BDSP bürolarının açılışlarından…

Esenyurt Köyiçi’nde seçim bürosu açılışı

Kıraç’taki seçim büromuzun ardından ikinci büromuz 6 Mart günü Esenyurt Köyiçi’nde açıldı. Açılış etkinliği Esenyurt İşçi Kültür Evi şiir topluluğunun okuduğu şiirlerle başladı.

Komünistlerin seçimlere bakışaçısını anlatan BDSP temsilcisinin ardından söz alan İstanbul Büyükşehir Bağımsız Sosyalist Belediye Başkan adayı Melek Altıntaş işçi ve emekçilerin bugün karşı karşıya oldukları sorunları ve saldırıları dile getirdi. Bu sorunların hiçbirinin çözümünün sermaye iktidarı koşullarında mümkün olmadığını, dolayısıyla burjuva partilerinin dile getirdikleri vaatlerin birer yalan ve aldatmacadan ibaret olduğunu vurguladı.

Ardından kürsü işçi ve emekçilere bırakıldı. Etkinlik söyleşi biçiminde devam etti. Çok sayıda işçi ve emekçi söz alarak destek ve düşüncelerini ifade ettiler. Kentsel dönüşüm, ulaşım sorunu, sağlık ve eğitim sorunu, işsizlik gibi sorunlar üzerinde tartışmalar yürütüldü.

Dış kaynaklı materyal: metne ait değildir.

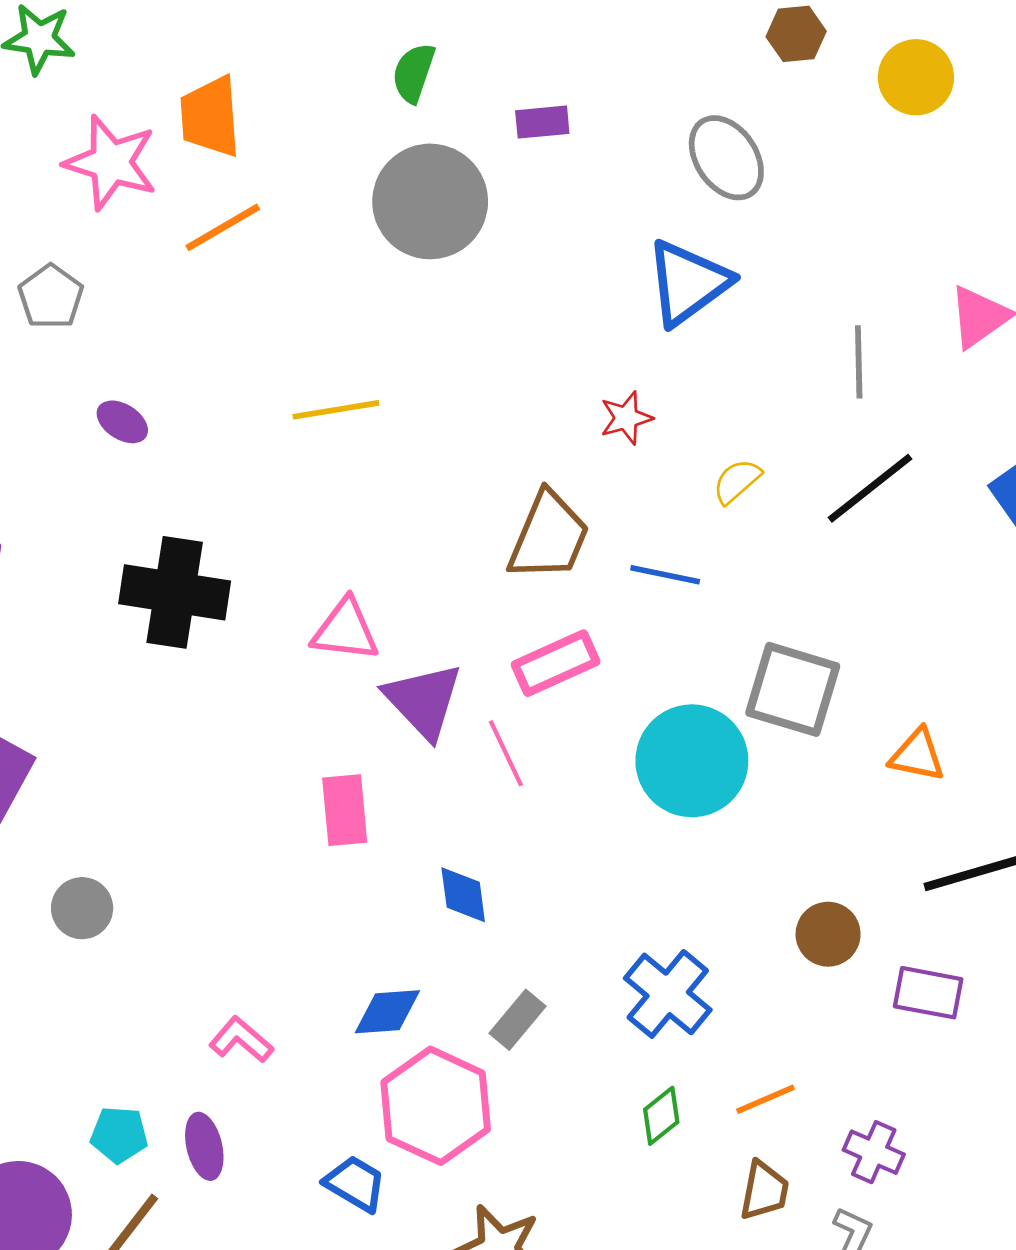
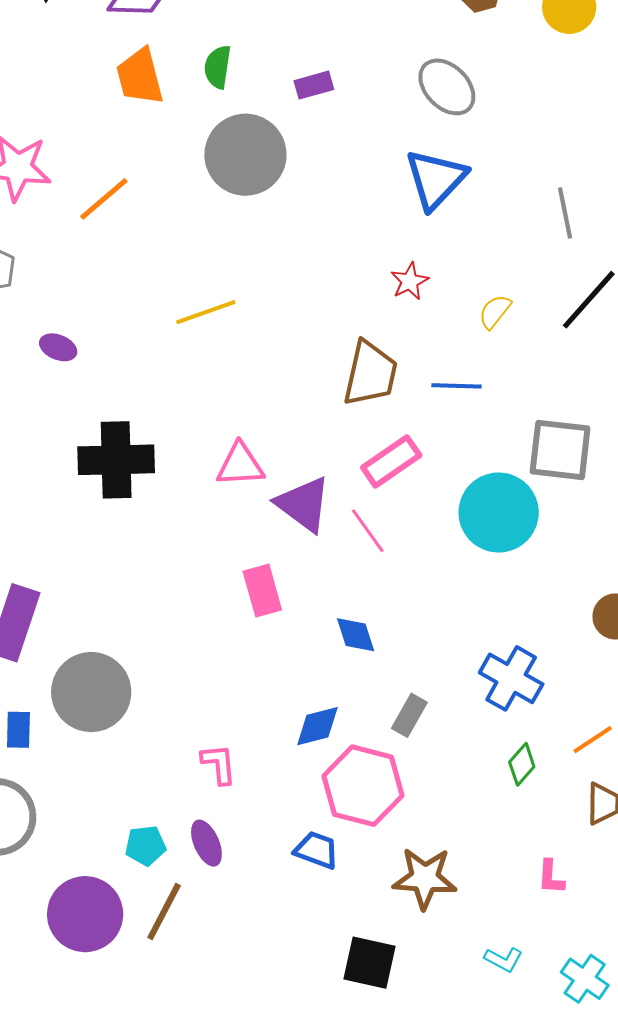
orange trapezoid: (210, 117) -> (140, 77), moved
gray circle: (82, 908) -> (91, 692), size x1.8
pink L-shape: (241, 1040) -> (219, 764), turned 54

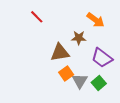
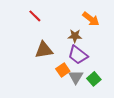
brown triangle: (60, 53) -> (44, 50), moved
purple trapezoid: (102, 58) -> (78, 55), moved

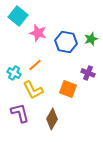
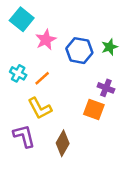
pink star: (38, 33) -> (46, 40), turned 30
cyan cross: (14, 73) -> (18, 73), moved
orange square: (68, 89) -> (94, 110), moved

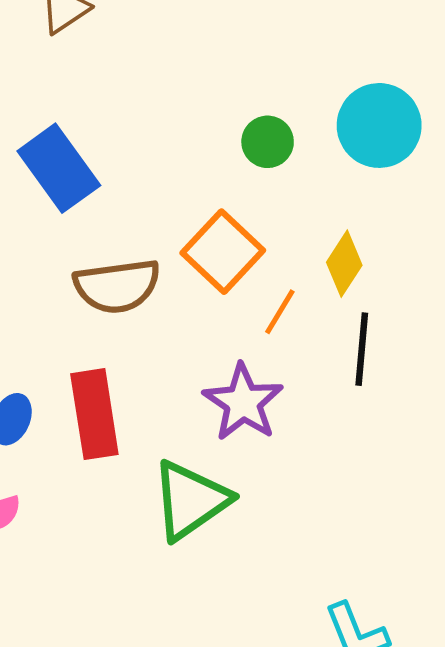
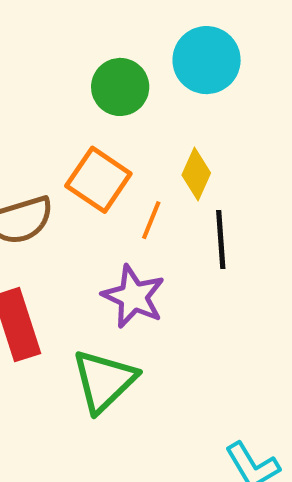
green circle: (268, 142) -> (120, 87), size x1.4

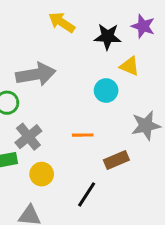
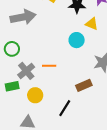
gray arrow: (36, 74) -> (23, 17), moved
orange line: (83, 135) -> (49, 66), moved

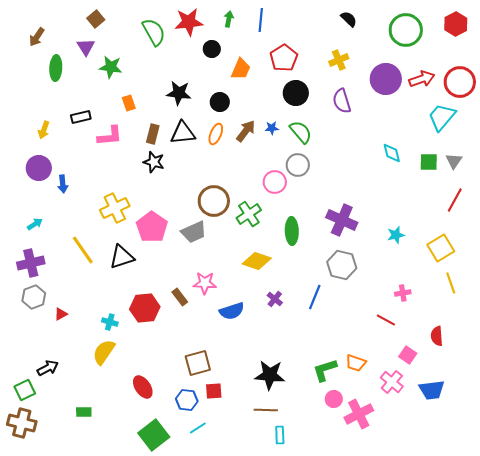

Yapılan canlı tartışmaların ardından Esenyurt İşçi Kültür Evi Müzik topluluğu “Uyanışın Sesi” bir dinleti sundu. Müzik dinletisi ile etkinlik sona erdi. Açılış etkinliğine 70 kişi katıldı.

Esenyurt BDSP


Terazidere’de seçim bürosu açılışı

Topkapı Terazidere’deki seçim büromuzun açılışını 7 Mart günü gerçekleştirdik.

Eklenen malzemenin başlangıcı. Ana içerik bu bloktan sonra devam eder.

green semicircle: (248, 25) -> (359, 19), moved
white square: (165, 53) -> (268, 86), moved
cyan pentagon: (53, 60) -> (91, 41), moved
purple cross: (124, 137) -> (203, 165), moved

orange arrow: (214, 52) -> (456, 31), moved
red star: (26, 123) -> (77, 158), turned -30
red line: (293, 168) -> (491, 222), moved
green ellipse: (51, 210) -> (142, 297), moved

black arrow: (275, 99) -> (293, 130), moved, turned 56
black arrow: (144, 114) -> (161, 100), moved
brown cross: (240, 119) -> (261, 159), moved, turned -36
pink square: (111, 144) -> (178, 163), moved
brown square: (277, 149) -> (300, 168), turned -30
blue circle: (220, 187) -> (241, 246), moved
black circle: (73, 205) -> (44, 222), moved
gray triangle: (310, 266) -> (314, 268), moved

Açılış etkinliğimiz “Devrimci bahara yürüyoruz” isimli sinevizyon gösterimiyle başladı.

Ardından sunumlara geçildi. BDSP adına yapılan açılış konuşmasında kapitalist sistemin derin kriz içerisinde olduğu ve işçi sınıfının omuzlarındaki yükün giderek arttığı bir dönemde seçim sürecine girildiği söylendi. Komünistlerin geniş kitlelere sistemin çözümsüzlüğünü teşhir edebilmek ve sosyalizm alternatifini gösterebilmek amacıyla seçimlere işçi sınıfının programıyla katıldıkları belirtildi.

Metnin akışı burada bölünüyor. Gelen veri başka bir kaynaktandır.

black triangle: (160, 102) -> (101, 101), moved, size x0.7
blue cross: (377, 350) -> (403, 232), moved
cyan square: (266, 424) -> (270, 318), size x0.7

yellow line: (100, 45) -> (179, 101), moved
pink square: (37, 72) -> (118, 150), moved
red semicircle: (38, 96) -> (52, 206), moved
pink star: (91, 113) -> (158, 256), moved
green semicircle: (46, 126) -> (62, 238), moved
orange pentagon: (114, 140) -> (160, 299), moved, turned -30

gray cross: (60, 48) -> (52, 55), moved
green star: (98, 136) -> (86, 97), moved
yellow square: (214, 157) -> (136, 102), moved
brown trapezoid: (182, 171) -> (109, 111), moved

Ardından sözü İstanbul Büyükşehir Bağımsız Sosyalist Belediye Başkan adayı Melek Altıntaş aldı. Altıntaş konuşmasının başında kapitalistlerin son dönemde sınıfa yönelttikleri saldırılara değindi. Krizin faturası işçilere ödetilirken sessiz kalan burjuva partilerin ise yalan vaatlerle oy avcılığı yaptığını söyledi. İşçi emekçi kitlelerin gerçek kurtuluşunun kendi mücadelesinde, devrim ve sosyalizmde olduğunu vurguladı.

BDSP adına yapılan konuşmada ise bölge üzerinden belirlenen hedefler anlatıldı. Seçim bürosunun kriz karşısında sınıfın mücadele kanallarını yaratmak için kullanılacak bir “kriz bürosu” olarak kurgulandığı, etkinliklerin bu doğrultuda belirlendiği belirtildi.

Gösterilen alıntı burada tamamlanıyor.